What you should do => Can you reproduce, word for word, the stretch of the parliamentary speech below from "All Justin Madden" through "not at one."?

Passage for review =>
□ □ □
Mr FINN (Western Metropolitan) -- I listened to the comments of my friend and colleague Mr Atkinson with considerable interest, because I have similar concerns about the Minister for Planning. If there is any particular instance that indicates just how much this government has lost touch with the community, if there is one instance which indicates how much this government just refuses to listen to people, it is a development in my region at the Sunshine RSL. The Sunshine RSL is developing a social housing project, a halfway house to a degree, a place for women in distress and in need, and such a place is needed; I have absolutely no doubt about that at all, but not attached to a licensed premises. The last thing that a lot of these women need is to be stuck next to the pokies and a pub, in effect a pub. That is not what they need.
Many people in the Sunshine community have raised these concerns. They have certainly raised them with me, and as members of this house are aware I have raised them in here, in the hope that the Minister for Planning might listen. Many phone calls have been made to the Minister for Planning, many letters have been written to the Minister for Planning, many attempts have been made to meet with the Minister for Planning on this issue. How many has he responded to?
Mr Dalla-Riva -- How many?
Mr FINN -- Zilch! None; not one did he respond to. Such is the arrogance of Justin Madden, the Minister for Planning in this state. He takes himself far too seriously and unfortunately does not take his portfolio responsibilities seriously enough. That is the simple fact of the matter. It is a joke that the Premier of this state would appoint him Minister for the Respect Agenda.
If the Premier really wanted the community to take this whole respect portfolio seriously, the last person he would appoint as minister is Justin Madden. He has got no respect for anyone, and he shows it on a daily basis. Go to any suburb in Melbourne, go to any country area and they will tell you the same thing. They cannot get any sense out of Justin Madden, they do not understand how his mind works, they cannot even talk to the man. That is our planning minister in 2010, and he is the man who is telling us all that we have to respect each other. A bit of leading by example would not go astray I would suggest.
All Justin Madden is interested in is keeping his job. He does not care about his planning portfolio; he does not care about his responsibilities. He does not care about communities; he has not got the first interest in communities. He is just interested in keeping his job. Like so many in this Labor government, he does not care about the people who put him there.
I have to say as a fellow member representing Western Metropolitan Region that in the almost three and a half years that I have represented the region in this place I have been to many functions in the electorate -- community functions, ethnic functions, you name it; I have been to every dogfight that is going. I have never seen Justin Madden at one, not at one.
□ □ □
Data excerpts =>
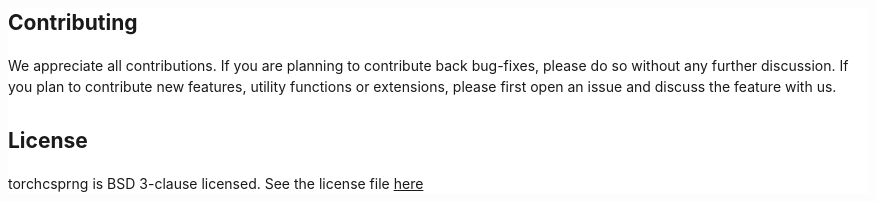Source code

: ## Contributing
We appreciate all contributions. If you are planning to contribute back bug-fixes, please do so without any further discussion. If you plan to contribute new features, utility functions or extensions, please first open an issue and discuss the feature with us.



## License

torchcsprng is BSD 3-clause licensed. See the license file [here](https://github.com/pytorch/csprng/blob/master/LICENSE)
□ □ □
Task solution =>
All Justin Madden is interested in is keeping his job. He does not care about his planning portfolio; he does not care about his responsibilities. He does not care about communities; he has not got the first interest in communities. He is just interested in keeping his job. Like so many in this Labor government, he does not care about the people who put him there.
I have to say as a fellow member representing Western Metropolitan Region that in the almost three and a half years that I have represented the region in this place I have been to many functions in the electorate -- community functions, ethnic functions, you name it; I have been to every dogfight that is going. I have never seen Justin Madden at one, not at one.